It was Wagner who came into contact with U.S. Special Forces at Dier ez-Zor in February 2018, suffering over two hundred casualties.46 The Russian Foreign Ministry denied any government involvement and referred to the combatants as “volunteers.”47 However, this denial was undermined by the use of Russian military flights and hospitals to evacuate and treat the casualties, while Wagner’s then–director, Yevgeny Prigozhin, was already a known associate of Vladimir Putin.48 Nonetheless, the denial was accepted by the United States to avoid a direct conflict between two nuclear powers in a region where neither had vital interests at stake.49
Russo-Ukrainian war, 2014 (Russia vs. Ukraine). Due to Russia’s historic ties with Ukraine, the Kremlin considers its continued influence over Ukraine a vital interest, an interest that was threatened by Ukraine’s drift toward the European Union.50 Russia employed a mixed strategy in 2014, exerting hands-on control over the seizure of Crimea, relying on Spetsnaz and airborne units to seize key military and political sites on the peninsula, and delegating political activities to local proxies to legitimate the annexation.51 In the Donbas region, Russia initially delegated military operations to the Donetsk and Luhansk People’s Armies, although these proxy forces were admittedly established and advised by Russian officers.52 When Ukrainian forces began inflicting defeats on Russia’s proxies, the Kremlin deployed conventional units to wage direct conflict and consolidated its gains with the signing of the Minsk agreements.53 The Kremlin tightened its control over its Donbas proxies by assassinating leaders it deemed fractious or independent minded.54
Although Ukraine also employed proxies in the form of progovernment and nationalist militias, it is more accurate to classify it as a target state rather than a sponsor.55 Ukraine was initially unable to exert the same level of control over its militias as Russia did over its Crimean and Donbas proxies due to its army’s weakness.56 While most Ukrainian militias were eventually integrated into the security forces, some remain outside the state security apparatus thanks to political connections and popular support.57 Ukraine’s interest in the conflict can also be considered vital because its territorial integrity was at stake, and since it agreed to denuclearize after the Soviet Union’s dissolution, it is classified as nonnuclear power.58 The lack of nuclear deterrence paired with Russia’s perceived vital interest made escalation into direct conflict a pragmatic choice, especially when Russia’s Donbas proxies proved unable to achieve their assigned objectives.
====
= Work instruction =
For each statement, say yes or no to whether it agrees with the excerpt on Russian proxy warfare, and quote the words from the excerpt that decide it. (a) Wagner took more than two hundred casualties at Dier ez-Zor. (b) Russia relied on local proxies for the military seizure of Crimea. (c) Every Ukrainian militia was brought into the security forces. These records have no connection to the excerpt on Russian proxy warfare.

[Records taken from a collection]
====
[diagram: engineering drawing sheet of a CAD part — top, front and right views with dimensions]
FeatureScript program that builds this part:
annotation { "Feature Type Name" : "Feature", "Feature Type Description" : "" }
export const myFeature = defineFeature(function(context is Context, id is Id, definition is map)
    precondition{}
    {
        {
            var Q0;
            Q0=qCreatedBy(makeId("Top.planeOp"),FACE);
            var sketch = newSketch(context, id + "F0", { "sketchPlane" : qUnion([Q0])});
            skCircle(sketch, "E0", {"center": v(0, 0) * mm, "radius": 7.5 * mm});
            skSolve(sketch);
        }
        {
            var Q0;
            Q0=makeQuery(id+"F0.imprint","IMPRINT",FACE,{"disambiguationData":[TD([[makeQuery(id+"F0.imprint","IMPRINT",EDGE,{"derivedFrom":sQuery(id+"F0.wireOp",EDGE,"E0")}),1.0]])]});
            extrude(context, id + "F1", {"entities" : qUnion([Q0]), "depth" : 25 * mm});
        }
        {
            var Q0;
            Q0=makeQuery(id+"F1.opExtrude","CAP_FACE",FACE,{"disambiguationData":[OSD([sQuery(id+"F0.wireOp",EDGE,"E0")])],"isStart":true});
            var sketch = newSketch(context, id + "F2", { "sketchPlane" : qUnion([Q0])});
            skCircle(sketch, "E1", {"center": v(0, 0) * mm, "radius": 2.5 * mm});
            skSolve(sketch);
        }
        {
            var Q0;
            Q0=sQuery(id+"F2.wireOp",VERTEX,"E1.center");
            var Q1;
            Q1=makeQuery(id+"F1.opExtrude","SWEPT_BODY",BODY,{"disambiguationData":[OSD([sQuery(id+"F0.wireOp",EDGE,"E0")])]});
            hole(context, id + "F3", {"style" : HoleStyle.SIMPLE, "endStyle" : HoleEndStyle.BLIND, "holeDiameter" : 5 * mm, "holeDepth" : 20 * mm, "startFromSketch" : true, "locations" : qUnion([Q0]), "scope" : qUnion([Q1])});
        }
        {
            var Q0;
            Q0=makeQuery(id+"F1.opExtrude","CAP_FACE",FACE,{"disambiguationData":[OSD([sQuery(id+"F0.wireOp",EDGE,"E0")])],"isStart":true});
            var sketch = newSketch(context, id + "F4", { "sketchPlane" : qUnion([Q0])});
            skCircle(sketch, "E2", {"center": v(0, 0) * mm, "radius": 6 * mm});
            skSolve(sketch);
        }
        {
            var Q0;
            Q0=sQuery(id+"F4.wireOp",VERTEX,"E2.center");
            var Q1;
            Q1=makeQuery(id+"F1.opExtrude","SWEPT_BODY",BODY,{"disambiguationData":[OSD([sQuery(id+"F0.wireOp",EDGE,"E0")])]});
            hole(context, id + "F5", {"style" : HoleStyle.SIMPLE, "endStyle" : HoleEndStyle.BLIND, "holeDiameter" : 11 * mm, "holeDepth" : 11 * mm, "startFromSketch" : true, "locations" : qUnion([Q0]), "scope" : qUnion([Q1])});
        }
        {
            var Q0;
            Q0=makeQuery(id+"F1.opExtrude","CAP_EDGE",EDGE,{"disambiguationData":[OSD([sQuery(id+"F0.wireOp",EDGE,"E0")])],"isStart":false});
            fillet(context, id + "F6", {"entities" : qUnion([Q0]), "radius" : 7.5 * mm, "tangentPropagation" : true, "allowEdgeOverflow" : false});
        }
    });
====
= Final answer =
(a) Yes: "suffering over two hundred casualties."
(b) No: "relying on Spetsnaz and airborne units to seize key military and political sites on the peninsula."
(c) No: "some remain outside the state security apparatus."